In recent years, the concept of emotional intelligence has gained traction in the business world. Most of us know brilliant people who seem hopeless when it comes to dealing with people; either they try to dominate everyone, or they fade into the shadows and let others handle the purely human aspects of work. Most of us express one of these tendencies to some extent, but the standouts take them to extremes.
Those who interact well with others have a high “EQ,” or “emotional intelligence quotient” based on self-awareness. They may or may not also have high IQs, but they’re generally comfortable in their own skins, because they’ve taken seriously the Biblical directive to “know thyself.” As a result, they have a higher level of social functionality than many of their colleagues, particularly in the psychological and emotional realms.
Use these five self-analysis techniques to boost your self-awareness:
Practice mindfulness. Some people think self-awareness and mindfulness amount to the same thing, but that’s untrue. Mindfulness is an element of self-awareness, in the sense of living in the moment and paying attention to what’s happening right now while not worrying about the past or future. It’s about intently observing and thinking about what you see, so you minimize mistakes and absorb experiences. It’s the opposite of routine, absentmindedness, and operating on autopilot. Mindfulness can begin with something as simple as truly noticing the taste and texture of your food as you eat, or taking note of the feel of the water running over your body as you shower.
Focus. Self-awareness requires you to focus attention on yourself—body, mind, and soul. Inevitably, this results in self-knowledge you can use apply greater self-discipline, to circumvent weaknesses, and to improve strengths. A focus on your body will trigger you to take a break (if you don’t ignore the signals). A focus on your mind will prompt you when you’re whining internally or engaging in negative self-talk. A focus on your soul might tell you it’s time to get out of your dead-end job. In this way, you maximize what you do best, learn who and what can offset your weaknesses, how to behave in your own best interests.
Observe and understand your impulses. Sometimes you must analyze and unlearn existing habits shaping your behavior, so that you can develop more useful ones. Don’t make snap decisions without fully checking in with yourself. Don’t let others push you into making such decisions, either. Don’t assume something’s best for you just because someone else says so, or because it’s the normal path to success; pick and choose advice. Sometimes something will work for you; sometimes it won’t.
Explore your feelings. Rather than repress or ignore your emotional responses, study them. What are they trying to tell you? Track your feelings—by journaling, for example.
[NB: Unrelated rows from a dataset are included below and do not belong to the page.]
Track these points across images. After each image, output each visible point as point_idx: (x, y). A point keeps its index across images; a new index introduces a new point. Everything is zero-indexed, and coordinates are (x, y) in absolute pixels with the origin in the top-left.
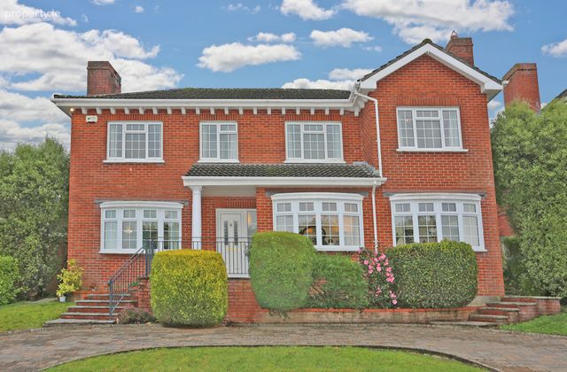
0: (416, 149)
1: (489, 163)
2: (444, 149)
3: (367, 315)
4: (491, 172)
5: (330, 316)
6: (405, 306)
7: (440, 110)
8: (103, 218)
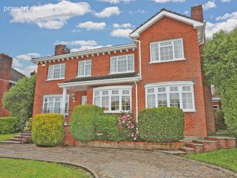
0: (160, 61)
1: (199, 64)
2: (175, 59)
3: (121, 145)
4: (199, 69)
5: (105, 145)
6: (142, 141)
7: (172, 41)
8: (44, 102)
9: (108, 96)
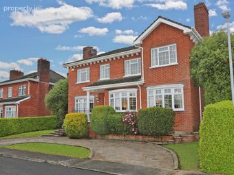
0: (158, 66)
1: (188, 68)
2: (170, 64)
3: (126, 138)
7: (168, 46)
8: (76, 103)
9: (119, 98)
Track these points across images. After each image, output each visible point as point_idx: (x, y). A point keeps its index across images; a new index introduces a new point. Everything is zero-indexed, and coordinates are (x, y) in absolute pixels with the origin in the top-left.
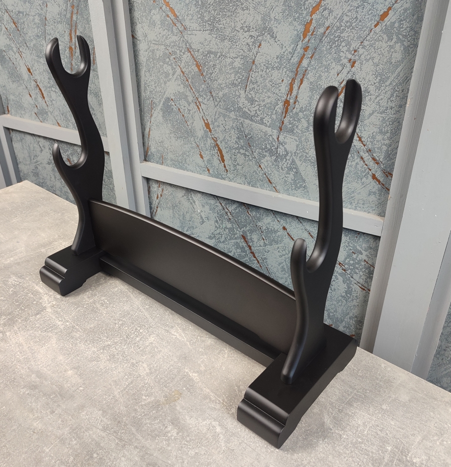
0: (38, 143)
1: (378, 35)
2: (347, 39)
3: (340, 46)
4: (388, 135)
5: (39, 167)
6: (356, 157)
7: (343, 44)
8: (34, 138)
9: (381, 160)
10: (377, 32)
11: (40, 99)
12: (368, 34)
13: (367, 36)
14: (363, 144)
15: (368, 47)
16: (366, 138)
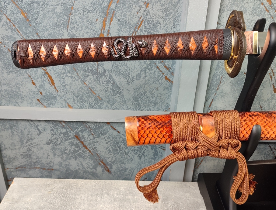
0: (37, 127)
5: (33, 149)
8: (32, 123)
11: (47, 85)
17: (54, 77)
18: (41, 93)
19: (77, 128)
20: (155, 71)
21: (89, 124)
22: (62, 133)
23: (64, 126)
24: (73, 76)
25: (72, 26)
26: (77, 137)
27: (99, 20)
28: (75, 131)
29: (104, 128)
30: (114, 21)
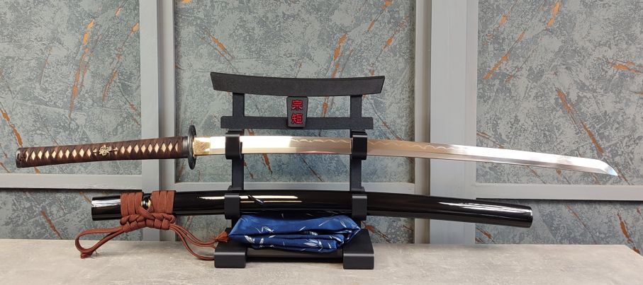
3: (362, 62)
7: (364, 60)
10: (386, 52)
12: (381, 53)
15: (381, 61)
17: (21, 135)
18: (6, 155)
19: (45, 201)
20: (133, 125)
21: (58, 195)
22: (25, 208)
23: (28, 198)
24: (43, 133)
25: (45, 79)
26: (44, 213)
27: (72, 73)
28: (41, 205)
29: (77, 199)
30: (88, 74)
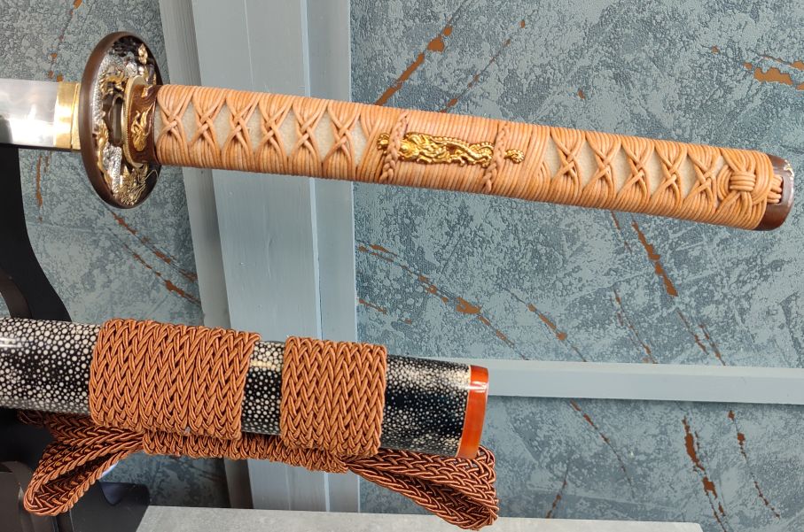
1: (87, 22)
2: (28, 31)
3: (19, 47)
4: (169, 206)
6: (125, 256)
7: (25, 43)
9: (172, 253)
10: (84, 16)
12: (69, 21)
13: (67, 26)
14: (129, 229)
15: (76, 45)
16: (131, 218)
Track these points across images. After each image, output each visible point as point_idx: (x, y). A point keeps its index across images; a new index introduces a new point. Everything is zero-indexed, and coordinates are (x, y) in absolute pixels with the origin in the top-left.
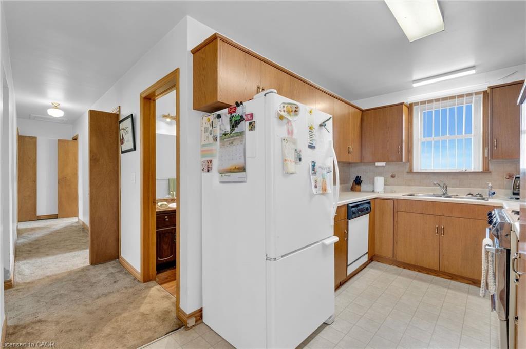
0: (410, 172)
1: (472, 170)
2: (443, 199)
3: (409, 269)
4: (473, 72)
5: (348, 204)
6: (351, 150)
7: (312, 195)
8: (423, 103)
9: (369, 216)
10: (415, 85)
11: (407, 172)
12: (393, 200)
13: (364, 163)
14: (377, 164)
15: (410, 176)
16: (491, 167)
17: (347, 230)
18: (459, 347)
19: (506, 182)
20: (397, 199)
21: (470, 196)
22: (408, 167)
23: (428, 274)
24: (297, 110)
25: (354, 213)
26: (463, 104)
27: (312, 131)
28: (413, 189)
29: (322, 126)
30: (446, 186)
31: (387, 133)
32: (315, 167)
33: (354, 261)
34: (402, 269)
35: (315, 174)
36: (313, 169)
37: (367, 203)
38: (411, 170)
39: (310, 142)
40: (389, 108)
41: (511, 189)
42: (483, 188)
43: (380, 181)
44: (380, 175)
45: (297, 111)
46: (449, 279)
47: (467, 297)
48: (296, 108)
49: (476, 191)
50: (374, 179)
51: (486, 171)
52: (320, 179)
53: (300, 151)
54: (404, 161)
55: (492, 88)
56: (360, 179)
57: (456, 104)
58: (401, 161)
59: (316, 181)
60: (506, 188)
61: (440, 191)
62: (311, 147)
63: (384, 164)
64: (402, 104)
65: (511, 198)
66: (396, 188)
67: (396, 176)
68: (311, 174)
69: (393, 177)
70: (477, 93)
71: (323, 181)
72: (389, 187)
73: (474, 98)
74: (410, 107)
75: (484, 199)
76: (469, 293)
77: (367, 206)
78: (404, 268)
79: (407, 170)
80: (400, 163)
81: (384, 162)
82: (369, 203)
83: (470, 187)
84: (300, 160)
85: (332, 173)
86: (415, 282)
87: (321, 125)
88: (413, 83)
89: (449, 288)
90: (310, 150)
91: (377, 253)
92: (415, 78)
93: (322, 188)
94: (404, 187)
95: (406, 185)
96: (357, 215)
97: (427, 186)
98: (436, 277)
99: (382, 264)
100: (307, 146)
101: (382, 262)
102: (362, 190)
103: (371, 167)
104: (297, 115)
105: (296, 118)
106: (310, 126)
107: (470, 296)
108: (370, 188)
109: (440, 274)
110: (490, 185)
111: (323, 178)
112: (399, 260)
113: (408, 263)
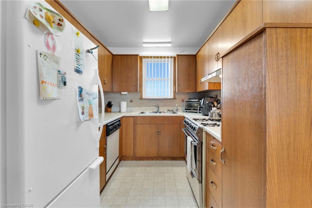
0: (141, 98)
1: (169, 98)
2: (158, 114)
3: (143, 160)
4: (170, 45)
5: (107, 124)
6: (106, 82)
7: (79, 122)
8: (148, 57)
9: (120, 130)
10: (145, 45)
11: (140, 99)
12: (133, 117)
13: (114, 92)
14: (122, 93)
15: (141, 101)
16: (176, 96)
17: (106, 145)
18: (179, 207)
19: (181, 103)
20: (136, 116)
21: (169, 112)
22: (139, 95)
23: (152, 160)
24: (61, 23)
25: (111, 130)
26: (162, 62)
27: (79, 55)
28: (142, 109)
29: (90, 52)
30: (159, 107)
31: (129, 73)
32: (82, 93)
33: (111, 168)
34: (139, 161)
35: (82, 100)
36: (80, 95)
37: (118, 121)
38: (142, 97)
39: (78, 66)
40: (130, 56)
41: (184, 107)
42: (173, 107)
43: (124, 105)
44: (124, 100)
45: (61, 25)
46: (162, 160)
47: (172, 169)
48: (60, 20)
49: (171, 108)
50: (120, 103)
51: (175, 98)
52: (86, 105)
53: (65, 73)
54: (138, 92)
55: (178, 55)
56: (111, 103)
57: (163, 61)
58: (137, 91)
59: (83, 107)
60: (181, 107)
61: (155, 109)
62: (78, 71)
63: (126, 93)
64: (137, 55)
65: (184, 111)
66: (133, 109)
67: (133, 102)
68: (78, 100)
69: (131, 101)
70: (171, 57)
71: (90, 107)
72: (129, 109)
73: (170, 60)
74: (141, 58)
75: (174, 113)
76: (172, 166)
77: (118, 123)
78: (140, 160)
79: (139, 97)
80: (136, 93)
81: (127, 92)
82: (120, 121)
83: (168, 107)
84: (65, 84)
85: (97, 99)
86: (148, 168)
87: (88, 51)
88: (143, 44)
89: (164, 166)
90: (77, 74)
91: (123, 155)
92: (145, 41)
93: (89, 114)
94: (137, 108)
95: (138, 107)
96: (113, 131)
97: (149, 107)
98: (157, 161)
99: (127, 161)
100: (74, 70)
101: (127, 160)
102: (112, 111)
103: (118, 95)
104: (61, 30)
105: (59, 33)
106: (77, 49)
107: (174, 168)
108: (117, 109)
109: (158, 159)
110: (177, 105)
111: (90, 104)
112: (138, 156)
113: (142, 156)
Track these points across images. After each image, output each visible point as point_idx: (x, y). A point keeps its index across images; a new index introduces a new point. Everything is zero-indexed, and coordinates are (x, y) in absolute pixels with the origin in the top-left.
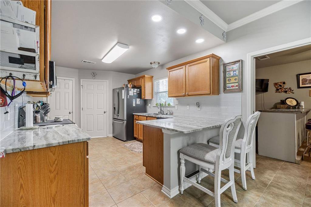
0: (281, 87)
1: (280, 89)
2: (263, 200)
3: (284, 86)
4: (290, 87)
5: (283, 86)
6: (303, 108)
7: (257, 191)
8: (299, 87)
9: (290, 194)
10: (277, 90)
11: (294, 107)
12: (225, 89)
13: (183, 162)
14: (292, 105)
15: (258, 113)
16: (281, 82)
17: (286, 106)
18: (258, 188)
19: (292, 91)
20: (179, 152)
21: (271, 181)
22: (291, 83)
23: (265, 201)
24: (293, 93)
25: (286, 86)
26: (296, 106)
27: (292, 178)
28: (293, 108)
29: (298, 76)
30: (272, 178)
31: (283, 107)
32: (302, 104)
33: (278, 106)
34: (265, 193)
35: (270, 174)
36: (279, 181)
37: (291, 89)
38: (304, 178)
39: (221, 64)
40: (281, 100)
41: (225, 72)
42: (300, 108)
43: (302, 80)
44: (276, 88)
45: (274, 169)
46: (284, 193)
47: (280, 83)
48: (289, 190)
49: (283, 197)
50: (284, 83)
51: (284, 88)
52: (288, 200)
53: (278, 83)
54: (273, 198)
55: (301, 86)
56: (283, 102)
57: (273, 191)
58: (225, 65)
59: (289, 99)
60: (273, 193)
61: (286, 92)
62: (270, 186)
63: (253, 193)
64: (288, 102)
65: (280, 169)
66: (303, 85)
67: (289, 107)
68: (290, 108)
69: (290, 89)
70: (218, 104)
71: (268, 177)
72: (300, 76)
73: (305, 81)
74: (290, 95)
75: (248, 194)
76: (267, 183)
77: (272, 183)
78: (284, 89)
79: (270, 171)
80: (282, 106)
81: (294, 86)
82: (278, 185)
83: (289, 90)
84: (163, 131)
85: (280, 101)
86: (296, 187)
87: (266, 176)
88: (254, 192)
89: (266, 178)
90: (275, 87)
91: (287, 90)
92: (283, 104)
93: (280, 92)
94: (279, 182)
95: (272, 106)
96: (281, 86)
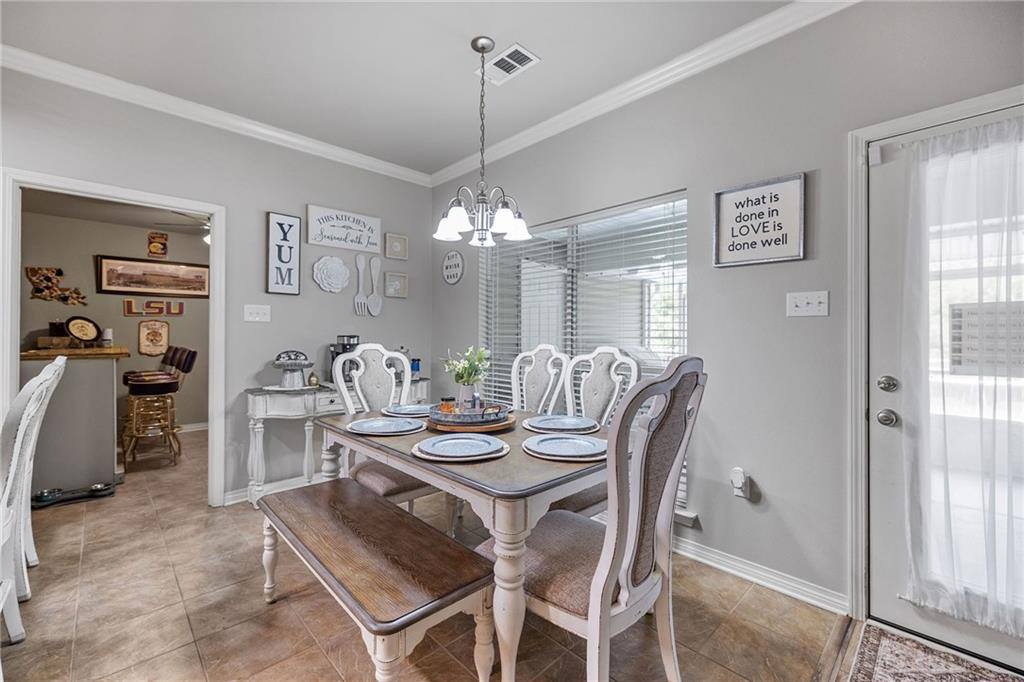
0: (50, 284)
1: (48, 288)
2: (90, 588)
3: (58, 281)
4: (77, 286)
5: (54, 281)
6: (112, 344)
7: (62, 582)
8: (100, 290)
9: (138, 543)
10: (37, 290)
11: (89, 344)
14: (85, 338)
16: (51, 269)
17: (67, 340)
18: (60, 576)
19: (83, 298)
21: (83, 545)
22: (79, 277)
23: (95, 587)
24: (85, 304)
25: (64, 283)
26: (95, 339)
27: (123, 514)
28: (86, 347)
29: (98, 261)
30: (81, 537)
31: (58, 345)
32: (109, 334)
33: (42, 341)
34: (83, 573)
35: (71, 533)
36: (102, 533)
37: (78, 294)
38: (145, 504)
40: (52, 324)
42: (106, 346)
43: (108, 272)
44: (33, 283)
45: (74, 518)
46: (124, 548)
47: (47, 269)
48: (131, 537)
49: (127, 554)
50: (59, 273)
51: (60, 286)
52: (140, 555)
53: (40, 269)
54: (107, 570)
55: (105, 287)
56: (59, 329)
57: (101, 559)
59: (79, 321)
60: (101, 561)
61: (65, 299)
62: (85, 554)
63: (53, 592)
64: (75, 328)
65: (88, 511)
66: (109, 284)
67: (76, 343)
68: (77, 347)
69: (76, 291)
71: (70, 540)
72: (104, 261)
73: (115, 276)
74: (78, 310)
75: (43, 603)
76: (76, 552)
77: (85, 547)
78: (60, 290)
79: (67, 526)
80: (56, 340)
81: (87, 287)
82: (102, 542)
83: (75, 295)
85: (47, 327)
86: (140, 526)
87: (61, 542)
88: (56, 588)
89: (67, 544)
90: (30, 280)
91: (67, 293)
92: (58, 335)
93: (45, 299)
94: (103, 536)
96: (48, 279)
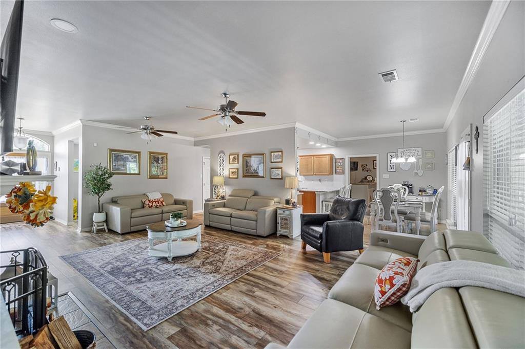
1: (365, 169)
5: (366, 167)
10: (363, 169)
12: (336, 172)
13: (324, 205)
15: (351, 185)
17: (367, 181)
20: (322, 202)
26: (372, 180)
28: (371, 182)
33: (363, 180)
39: (334, 158)
41: (336, 163)
47: (364, 165)
50: (367, 165)
55: (375, 168)
56: (366, 178)
58: (336, 159)
59: (369, 176)
61: (367, 171)
64: (368, 178)
67: (369, 181)
70: (332, 180)
74: (369, 173)
78: (367, 169)
80: (365, 180)
83: (369, 170)
84: (316, 193)
85: (364, 177)
90: (362, 167)
93: (364, 171)
95: (360, 180)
Give them free rein when and where it’s appropriate, so you can study their nuances, give them a voice, and resolve them adequately and safely. This can leave you feeling less stressed and more fulfilled, especially if you realize what you’re doing fails to align with how you feel or what you want out of life. At that point, you can make changes. If you react badly to certain situations, for instance, you have the options of avoiding those situations or learning how to deal with them more positively, depending on the circumstances.